Data records
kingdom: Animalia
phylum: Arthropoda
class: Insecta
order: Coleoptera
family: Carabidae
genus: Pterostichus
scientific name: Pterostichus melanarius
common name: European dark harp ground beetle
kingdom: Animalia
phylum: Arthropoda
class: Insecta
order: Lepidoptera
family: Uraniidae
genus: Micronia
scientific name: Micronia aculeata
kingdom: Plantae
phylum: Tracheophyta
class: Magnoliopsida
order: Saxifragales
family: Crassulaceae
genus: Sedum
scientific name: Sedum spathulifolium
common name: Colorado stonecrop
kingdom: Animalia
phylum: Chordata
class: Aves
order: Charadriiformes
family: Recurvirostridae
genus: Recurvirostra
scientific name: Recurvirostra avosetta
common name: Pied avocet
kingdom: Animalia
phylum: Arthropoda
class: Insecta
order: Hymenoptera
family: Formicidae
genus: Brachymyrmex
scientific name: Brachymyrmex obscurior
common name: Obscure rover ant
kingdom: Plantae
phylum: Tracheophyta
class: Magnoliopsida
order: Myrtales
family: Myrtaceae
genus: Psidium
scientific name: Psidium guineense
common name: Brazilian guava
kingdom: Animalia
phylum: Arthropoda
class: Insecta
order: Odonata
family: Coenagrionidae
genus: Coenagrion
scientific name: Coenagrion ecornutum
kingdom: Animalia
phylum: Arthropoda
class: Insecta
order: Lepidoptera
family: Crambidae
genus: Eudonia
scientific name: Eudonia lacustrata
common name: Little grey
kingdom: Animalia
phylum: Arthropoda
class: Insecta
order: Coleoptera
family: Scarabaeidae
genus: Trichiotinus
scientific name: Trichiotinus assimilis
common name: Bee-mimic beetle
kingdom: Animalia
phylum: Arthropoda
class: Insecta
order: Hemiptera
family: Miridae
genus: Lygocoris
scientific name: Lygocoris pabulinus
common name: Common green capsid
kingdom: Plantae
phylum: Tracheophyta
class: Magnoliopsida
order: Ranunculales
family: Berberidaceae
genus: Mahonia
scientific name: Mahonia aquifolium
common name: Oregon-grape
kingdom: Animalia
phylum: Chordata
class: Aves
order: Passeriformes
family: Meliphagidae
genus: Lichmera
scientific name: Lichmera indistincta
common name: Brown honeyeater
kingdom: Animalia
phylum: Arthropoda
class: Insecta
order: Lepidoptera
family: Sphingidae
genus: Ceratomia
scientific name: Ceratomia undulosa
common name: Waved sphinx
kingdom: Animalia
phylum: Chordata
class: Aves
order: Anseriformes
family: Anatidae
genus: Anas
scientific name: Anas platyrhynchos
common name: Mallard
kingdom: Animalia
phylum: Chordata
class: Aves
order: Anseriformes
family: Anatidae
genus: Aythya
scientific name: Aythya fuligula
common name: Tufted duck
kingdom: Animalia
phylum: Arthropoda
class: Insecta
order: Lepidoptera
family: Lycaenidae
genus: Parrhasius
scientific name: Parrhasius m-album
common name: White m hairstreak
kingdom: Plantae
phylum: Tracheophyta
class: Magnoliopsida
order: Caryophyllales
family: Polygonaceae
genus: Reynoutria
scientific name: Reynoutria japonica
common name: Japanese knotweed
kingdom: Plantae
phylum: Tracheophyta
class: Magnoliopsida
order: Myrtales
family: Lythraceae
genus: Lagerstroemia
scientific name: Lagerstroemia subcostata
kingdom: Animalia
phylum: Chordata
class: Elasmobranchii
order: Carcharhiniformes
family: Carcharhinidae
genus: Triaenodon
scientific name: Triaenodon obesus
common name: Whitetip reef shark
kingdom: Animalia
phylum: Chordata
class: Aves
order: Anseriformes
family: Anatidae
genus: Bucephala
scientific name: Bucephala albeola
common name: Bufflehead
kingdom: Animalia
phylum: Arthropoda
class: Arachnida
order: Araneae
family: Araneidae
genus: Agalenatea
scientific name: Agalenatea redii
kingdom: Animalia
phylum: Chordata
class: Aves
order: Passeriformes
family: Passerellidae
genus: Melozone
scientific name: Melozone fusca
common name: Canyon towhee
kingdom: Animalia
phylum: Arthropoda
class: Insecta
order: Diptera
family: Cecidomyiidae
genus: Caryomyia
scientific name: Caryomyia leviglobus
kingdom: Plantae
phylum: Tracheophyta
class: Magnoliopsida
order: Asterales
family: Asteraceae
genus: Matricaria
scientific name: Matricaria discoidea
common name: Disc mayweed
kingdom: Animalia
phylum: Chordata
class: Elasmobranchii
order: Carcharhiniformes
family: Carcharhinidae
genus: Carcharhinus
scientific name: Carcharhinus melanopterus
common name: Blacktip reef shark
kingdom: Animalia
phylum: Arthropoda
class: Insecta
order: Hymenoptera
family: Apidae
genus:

WRITTEN REQUEST
Reproduce each line unchanged, starting with the first line of the rows and going on through the line containing "genus: Lygocoris", with that line included.

TASK ANSWER
kingdom: Animalia
phylum: Arthropoda
class: Insecta
order: Coleoptera
family: Carabidae
genus: Pterostichus
scientific name: Pterostichus melanarius
common name: European dark harp ground beetle
kingdom: Animalia
phylum: Arthropoda
class: Insecta
order: Lepidoptera
family: Uraniidae
genus: Micronia
scientific name: Micronia aculeata
kingdom: Plantae
phylum: Tracheophyta
class: Magnoliopsida
order: Saxifragales
family: Crassulaceae
genus: Sedum
scientific name: Sedum spathulifolium
common name: Colorado stonecrop
kingdom: Animalia
phylum: Chordata
class: Aves
order: Charadriiformes
family: Recurvirostridae
genus: Recurvirostra
scientific name: Recurvirostra avosetta
common name: Pied avocet
kingdom: Animalia
phylum: Arthropoda
class: Insecta
order: Hymenoptera
family: Formicidae
genus: Brachymyrmex
scientific name: Brachymyrmex obscurior
common name: Obscure rover ant
kingdom: Plantae
phylum: Tracheophyta
class: Magnoliopsida
order: Myrtales
family: Myrtaceae
genus: Psidium
scientific name: Psidium guineense
common name: Brazilian guava
kingdom: Animalia
phylum: Arthropoda
class: Insecta
order: Odonata
family: Coenagrionidae
genus: Coenagrion
scientific name: Coenagrion ecornutum
kingdom: Animalia
phylum: Arthropoda
class: Insecta
order: Lepidoptera
family: Crambidae
genus: Eudonia
scientific name: Eudonia lacustrata
common name: Little grey
kingdom: Animalia
phylum: Arthropoda
class: Insecta
order: Coleoptera
family: Scarabaeidae
genus: Trichiotinus
scientific name: Trichiotinus assimilis
common name: Bee-mimic beetle
kingdom: Animalia
phylum: Arthropoda
class: Insecta
order: Hemiptera
family: Miridae
genus: Lygocoris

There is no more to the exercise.